I’m wondering, when can we expect JVM updates on Datomic Cloud compute groups?
It would already be great to see it on the Solo topology at least, since it’s likely that small installations have less stringent operational requirements.
We would like to utilise java.net.http.HttpClient
for interacting with the APIs of external services from Ions.
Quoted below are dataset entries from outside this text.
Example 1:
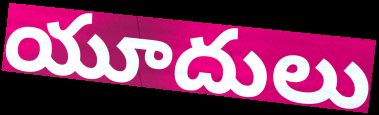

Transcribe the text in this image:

యూదులు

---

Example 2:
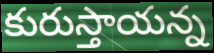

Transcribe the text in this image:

కురుస్తాయన్న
Through the GitHub - gnarroway/hato: An HTTP client for Clojure, wrapping JDK 11's HttpClient library, it provides a feature-rich, convenient, extensible Clojure HTTP client.
Some dev tools - like REBL and Reveal: Read Eval Visualize Loop for Clojure - use JavaFX, which is good to have the latest versions, which have lots of fixes and features in recent versions, allowing to use them not only on macOS but Linux too.
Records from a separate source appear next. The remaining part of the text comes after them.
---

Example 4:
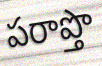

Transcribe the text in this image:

పరాప్తొ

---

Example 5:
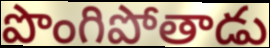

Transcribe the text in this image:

పొంగిపోతాడుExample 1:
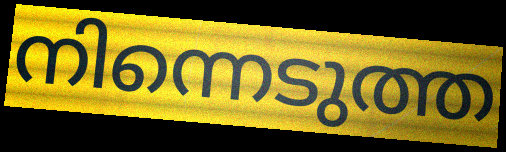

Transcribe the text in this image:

നിന്നെടുത്ത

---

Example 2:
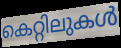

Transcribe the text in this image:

കെറ്റിലുകൾ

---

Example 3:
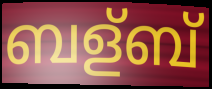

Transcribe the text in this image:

ബള്ബ്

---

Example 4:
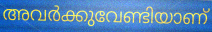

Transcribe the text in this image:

അവർക്കുവേണ്ടിയാണ്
The other reason would be to have a more streamlined development and CI environment.
-
The official Clojure - Getting Started guide states that Java 11 is supported.
-
Currently the Clojure CLI tools pull in Java 15 if I install it from the main homebrew tap or not any specific Java version if I install via
brew install clojure/tools/clojure
. -
Cognitect REBL | Datomic supports Java 8 and 11+
-
Installing from
nixpkgs
pulls in Java 11. -
IntelliJ is using Java 11.0.10, so if I would let Cursive use
tools.deps
directly (as opposed to shelling our to Clojure CLI), then that would be used.
If I’m forced to depend on Java 8, I need to download (and keep up to date) an extra 80MB (~200MB unpacked) on our developer workstations and CI servers.
I’ve read a wish from Alex Miller’s somewhere for being able to just get new GC algorithms from newer Java releases, while maintaining the same JDK APIs, so I understand the conservative standpoint.
I guess it’s also non-trivial to upgrade, since there are many different distributions of Java 11.
I was also just bitten by this HttpClient bug today: https://bugs.openjdk.java.net/browse/JDK-8241054
because I pinned our Java version in nixpkgs to 10.0.1. So, sure, I see there are reasons against the upgrade, to avoid version churn.
Still, I wish Java 11 on compute groups was an option.